En plus de ces activités, ces cadres organisent aussi des programmes d’éducation à la citoyenneté et aux droits humains, notamment à travers la célébration des fêtes nationales, poursuit cet interlocuteur, pour qui ces activités «permettent de rendre l’école plus attrayante pour les élèves et de participer au processus de leur socialisation».
Un premier bilan «positif»
Plus d’un an après leur intégration au système éducatif, le bilan de ces cadres de soutien psychosocial s’avère «positif». «Les élèves bénéficiaires de l’accompagnement du cadre de soutien psychosocial ont montré une évolution non négligeable de leur niveau scolaire», fait remarquer El Houceine Tabat, directeur du Lycée Fatima Al Fihriya.
Du même avis, Saloua Daafane, chef de service des Affaires pédagogiques à l’Académie provinciale de Ben Msik, précise que les élèves s’intéressent de plus en plus aux activités organisées par ces cadres, ce qui «a eu un impact positif sur leur psychologie et sur leur niveau scolaire».
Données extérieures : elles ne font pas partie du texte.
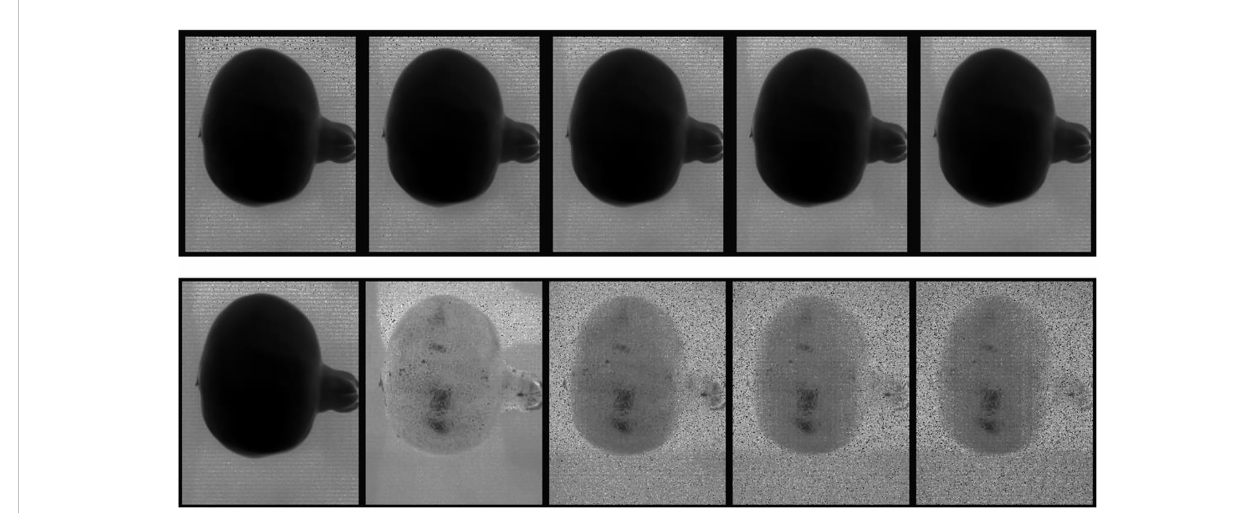
FIGURE 7 Display of the fi rst 5 spectral bands in the input data cube (top row) and the fi ve most informative bands (bottom row) of a typical fruit sample bruised from falling from 100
Ces mêmes activités, qui touchent divers domaines notamment artistiques, ont permis de découvrir et d’aiguiser des talents en théâtre, musique, caricature, etc., poursuit la responsable.
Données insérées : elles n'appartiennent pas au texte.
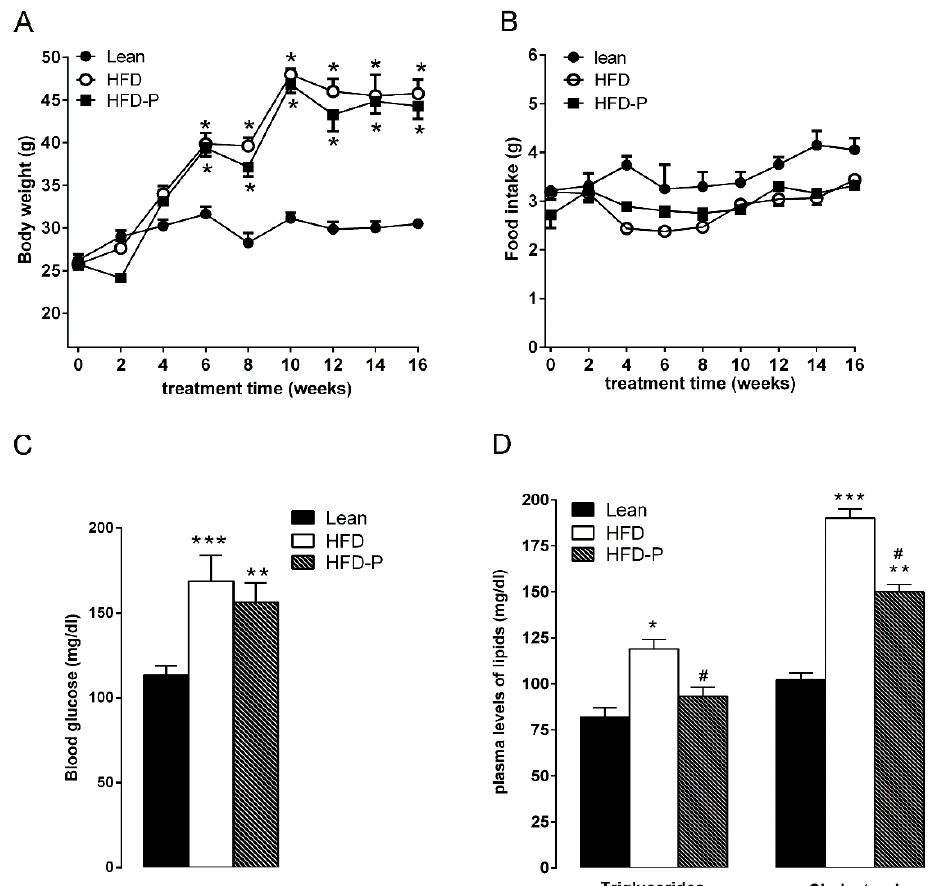
Figure 1. Effects of pistachio consumption on metabolic parameters. Pistachio consumption prevents high-fat diet (HFD)-induced hypertriglyceridemia and hypercholesterolemia. Body weight ( A ), food intake ( B ), fasting glycaemia ( C ), and plasma lipid levels ( D ) in lean, HFD, and HFD-P mice. Data are the means ± S.E.M. ( n = 8/group). Asterisk denotes significant difference compared with the lean group (* p < 0.05; ** p < 0.01; *** p < 0.001); hash denotes significant difference compared with the HFD group ( # p <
«Le rôle des cadres de soutien psychosocial est déterminant pour la réussite de la feuille de route du ministère de l’Éducation nationale, du Préscolaire et des Sports», souligne-t-elle, avant de poursuivre que le ministère de tutelle se dirige vers «le recrutement de plus de cadres de soutien psychosocial pour couvrir davantage d’établissements scolaires».
Qui plus est, le ministère de l’Éducation nationale œuvre, via ses différentes académies provinciales et régionales, à l’amélioration du savoir-faire et des compétences de ces cadres à travers l’organisation des formations continues en écoute et intermédiation ainsi qu’en éducation par les pairs, relève Saloua Daafane.